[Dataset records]
--
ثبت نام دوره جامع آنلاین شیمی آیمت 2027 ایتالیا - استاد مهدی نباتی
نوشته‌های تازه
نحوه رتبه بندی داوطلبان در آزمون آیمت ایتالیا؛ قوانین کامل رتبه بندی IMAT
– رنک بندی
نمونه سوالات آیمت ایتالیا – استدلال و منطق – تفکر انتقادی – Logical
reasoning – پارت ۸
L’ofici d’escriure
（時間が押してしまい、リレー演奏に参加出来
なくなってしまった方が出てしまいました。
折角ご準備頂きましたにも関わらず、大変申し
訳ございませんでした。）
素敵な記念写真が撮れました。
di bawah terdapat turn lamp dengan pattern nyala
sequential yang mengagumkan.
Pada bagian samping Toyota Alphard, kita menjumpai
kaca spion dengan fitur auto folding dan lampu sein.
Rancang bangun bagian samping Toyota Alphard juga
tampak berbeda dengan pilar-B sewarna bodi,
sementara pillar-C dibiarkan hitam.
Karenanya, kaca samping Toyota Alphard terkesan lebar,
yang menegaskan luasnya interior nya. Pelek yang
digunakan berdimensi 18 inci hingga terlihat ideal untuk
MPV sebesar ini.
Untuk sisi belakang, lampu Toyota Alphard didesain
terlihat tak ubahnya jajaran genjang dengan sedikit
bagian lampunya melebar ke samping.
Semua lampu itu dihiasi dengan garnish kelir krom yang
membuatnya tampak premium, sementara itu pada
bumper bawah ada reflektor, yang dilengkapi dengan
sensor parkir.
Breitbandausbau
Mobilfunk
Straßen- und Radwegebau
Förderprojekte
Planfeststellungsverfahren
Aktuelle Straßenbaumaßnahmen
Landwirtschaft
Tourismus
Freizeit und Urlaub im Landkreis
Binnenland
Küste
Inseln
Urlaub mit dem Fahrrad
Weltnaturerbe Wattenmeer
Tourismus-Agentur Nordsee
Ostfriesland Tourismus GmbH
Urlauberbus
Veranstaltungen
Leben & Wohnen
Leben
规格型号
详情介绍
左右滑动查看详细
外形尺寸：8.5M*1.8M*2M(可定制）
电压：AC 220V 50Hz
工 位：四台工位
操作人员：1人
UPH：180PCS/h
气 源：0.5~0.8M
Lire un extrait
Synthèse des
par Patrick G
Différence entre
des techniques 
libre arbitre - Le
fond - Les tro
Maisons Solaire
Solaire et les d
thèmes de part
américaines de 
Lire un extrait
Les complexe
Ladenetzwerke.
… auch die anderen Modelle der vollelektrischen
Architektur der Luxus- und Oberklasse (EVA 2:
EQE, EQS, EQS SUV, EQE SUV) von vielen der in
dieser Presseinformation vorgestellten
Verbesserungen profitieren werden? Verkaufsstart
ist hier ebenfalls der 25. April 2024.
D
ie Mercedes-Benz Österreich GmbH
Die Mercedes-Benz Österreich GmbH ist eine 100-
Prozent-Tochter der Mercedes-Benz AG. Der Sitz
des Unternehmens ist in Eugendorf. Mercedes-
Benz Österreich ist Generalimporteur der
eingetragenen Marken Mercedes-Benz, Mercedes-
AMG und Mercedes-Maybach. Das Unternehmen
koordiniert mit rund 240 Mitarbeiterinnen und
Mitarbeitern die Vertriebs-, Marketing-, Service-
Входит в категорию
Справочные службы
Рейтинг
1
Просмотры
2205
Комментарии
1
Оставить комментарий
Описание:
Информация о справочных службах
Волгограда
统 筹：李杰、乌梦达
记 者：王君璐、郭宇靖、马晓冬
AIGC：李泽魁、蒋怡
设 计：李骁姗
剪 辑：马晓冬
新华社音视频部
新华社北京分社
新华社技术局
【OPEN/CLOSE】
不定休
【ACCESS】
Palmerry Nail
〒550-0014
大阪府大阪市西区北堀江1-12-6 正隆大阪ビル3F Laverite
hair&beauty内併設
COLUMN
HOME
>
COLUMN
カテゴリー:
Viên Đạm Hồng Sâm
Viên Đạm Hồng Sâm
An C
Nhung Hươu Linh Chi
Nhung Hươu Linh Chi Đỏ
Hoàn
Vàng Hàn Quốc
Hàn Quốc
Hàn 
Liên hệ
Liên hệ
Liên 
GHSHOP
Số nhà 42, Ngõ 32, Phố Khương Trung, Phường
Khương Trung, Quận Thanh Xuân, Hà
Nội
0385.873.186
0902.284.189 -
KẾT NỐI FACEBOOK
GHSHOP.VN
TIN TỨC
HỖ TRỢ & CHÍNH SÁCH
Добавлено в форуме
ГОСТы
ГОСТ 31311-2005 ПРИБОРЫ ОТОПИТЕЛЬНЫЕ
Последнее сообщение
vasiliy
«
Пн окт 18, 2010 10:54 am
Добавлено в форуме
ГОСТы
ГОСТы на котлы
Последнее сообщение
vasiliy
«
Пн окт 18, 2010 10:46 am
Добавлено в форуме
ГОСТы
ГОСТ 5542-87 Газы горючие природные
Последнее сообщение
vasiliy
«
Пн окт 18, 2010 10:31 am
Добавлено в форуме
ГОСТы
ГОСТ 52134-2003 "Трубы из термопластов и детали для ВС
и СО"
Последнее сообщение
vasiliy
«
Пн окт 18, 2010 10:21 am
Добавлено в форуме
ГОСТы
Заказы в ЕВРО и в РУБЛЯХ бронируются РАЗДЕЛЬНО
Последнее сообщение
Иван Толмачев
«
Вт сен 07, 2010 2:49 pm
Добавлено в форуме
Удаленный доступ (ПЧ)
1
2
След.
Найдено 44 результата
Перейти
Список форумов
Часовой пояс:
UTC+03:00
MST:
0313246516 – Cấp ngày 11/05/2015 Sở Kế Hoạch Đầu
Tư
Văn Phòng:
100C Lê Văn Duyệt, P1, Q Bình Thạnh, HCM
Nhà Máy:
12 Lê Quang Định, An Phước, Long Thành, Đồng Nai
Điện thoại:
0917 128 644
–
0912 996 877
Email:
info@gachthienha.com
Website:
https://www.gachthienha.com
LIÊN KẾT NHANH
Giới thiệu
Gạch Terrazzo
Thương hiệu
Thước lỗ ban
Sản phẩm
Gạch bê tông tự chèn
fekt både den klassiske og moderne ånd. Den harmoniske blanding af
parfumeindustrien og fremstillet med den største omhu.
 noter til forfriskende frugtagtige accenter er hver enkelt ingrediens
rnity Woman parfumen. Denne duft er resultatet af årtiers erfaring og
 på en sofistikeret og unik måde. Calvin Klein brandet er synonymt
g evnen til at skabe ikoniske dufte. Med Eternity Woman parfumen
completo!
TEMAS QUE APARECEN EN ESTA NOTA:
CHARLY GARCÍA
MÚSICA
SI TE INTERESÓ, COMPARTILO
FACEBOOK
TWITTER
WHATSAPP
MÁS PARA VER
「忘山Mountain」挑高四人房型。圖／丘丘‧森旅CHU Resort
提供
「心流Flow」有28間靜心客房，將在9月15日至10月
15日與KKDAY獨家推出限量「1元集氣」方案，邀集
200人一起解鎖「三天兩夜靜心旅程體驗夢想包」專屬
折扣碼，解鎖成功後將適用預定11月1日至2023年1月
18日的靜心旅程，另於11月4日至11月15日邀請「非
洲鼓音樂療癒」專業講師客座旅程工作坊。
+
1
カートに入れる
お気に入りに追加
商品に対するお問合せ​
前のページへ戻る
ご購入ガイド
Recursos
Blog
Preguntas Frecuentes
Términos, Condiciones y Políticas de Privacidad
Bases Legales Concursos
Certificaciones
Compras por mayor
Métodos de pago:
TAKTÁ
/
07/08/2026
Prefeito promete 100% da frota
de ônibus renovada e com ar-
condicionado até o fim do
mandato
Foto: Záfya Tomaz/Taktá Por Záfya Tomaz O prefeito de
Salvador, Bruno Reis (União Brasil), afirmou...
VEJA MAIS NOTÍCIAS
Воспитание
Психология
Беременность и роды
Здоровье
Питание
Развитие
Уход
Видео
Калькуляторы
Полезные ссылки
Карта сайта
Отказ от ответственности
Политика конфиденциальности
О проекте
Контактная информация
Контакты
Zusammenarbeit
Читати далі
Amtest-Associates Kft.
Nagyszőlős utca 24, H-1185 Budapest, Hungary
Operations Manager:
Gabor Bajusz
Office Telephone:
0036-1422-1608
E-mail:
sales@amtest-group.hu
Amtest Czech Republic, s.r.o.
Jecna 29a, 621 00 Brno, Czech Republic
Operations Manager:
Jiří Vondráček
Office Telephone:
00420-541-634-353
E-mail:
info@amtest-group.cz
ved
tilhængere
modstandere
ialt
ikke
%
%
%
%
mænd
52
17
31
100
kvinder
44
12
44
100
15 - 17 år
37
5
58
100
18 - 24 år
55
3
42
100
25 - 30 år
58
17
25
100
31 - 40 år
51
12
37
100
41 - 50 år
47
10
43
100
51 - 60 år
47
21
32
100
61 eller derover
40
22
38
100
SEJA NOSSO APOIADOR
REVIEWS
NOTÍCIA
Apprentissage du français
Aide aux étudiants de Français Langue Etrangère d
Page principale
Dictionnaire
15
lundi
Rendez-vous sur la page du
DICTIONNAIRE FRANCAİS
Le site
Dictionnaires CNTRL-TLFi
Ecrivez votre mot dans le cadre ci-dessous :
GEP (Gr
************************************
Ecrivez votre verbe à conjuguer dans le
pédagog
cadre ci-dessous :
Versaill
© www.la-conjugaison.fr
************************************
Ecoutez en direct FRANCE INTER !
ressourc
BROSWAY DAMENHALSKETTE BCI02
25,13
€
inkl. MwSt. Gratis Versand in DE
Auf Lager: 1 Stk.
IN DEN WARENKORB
--
In the entries above, the lines between the one holding "di bawah terdapat" and the one holding "sementara pillar-C dibiarkan hitam.", inclusive, are to be printed exactly as written, and those alone.

di bawah terdapat turn lamp dengan pattern nyala
sequential yang mengagumkan.
Pada bagian samping Toyota Alphard, kita menjumpai
kaca spion dengan fitur auto folding dan lampu sein.
Rancang bangun bagian samping Toyota Alphard juga
tampak berbeda dengan pilar-B sewarna bodi,
sementara pillar-C dibiarkan hitam.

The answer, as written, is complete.